====== Dataset extract ======

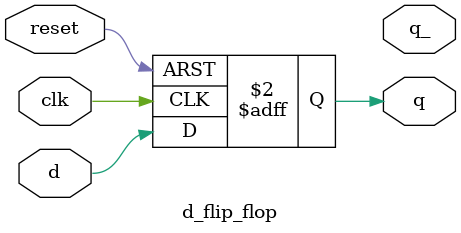
<source format=v>
module d_flip_flop (
    input wire d,      // Data input
    input wire clk,    // Clock input
    input wire reset,  // Reset input
    output reg q, q_       // Output
);

always @(posedge clk or posedge reset) begin
    if (reset) begin  // if reset is true
        q <= 1'b0;     // Reset the output to 0
    end else begin
        q <= d;        // On clock edge, set output to data input
    end
end

endmodule

</source>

======

Return all lines from the data above with "wire" in them.

Result for this task:
    input wire d,      // Data input
    input wire clk,    // Clock input
    input wire reset,  // Reset input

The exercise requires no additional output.